▶ _Task goal_: Quote every line of the records below verbatim, leaving the pictures out of your answer.

▶ _Collected data entries_:
* * * * * * *

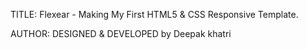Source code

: TITLE: 
Flexear - Making My First HTML5 & CSS Responsive Template.

AUTHOR:
DESIGNED & DEVELOPED by Deepak khatri

<!--- there might be some issue in this project--->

* * * * * * *

▶ _Answer box_:
Source code

: TITLE: 
Flexear - Making My First HTML5 & CSS Responsive Template.

AUTHOR:
DESIGNED & DEVELOPED by Deepak khatri

<!--- there might be some issue in this project--->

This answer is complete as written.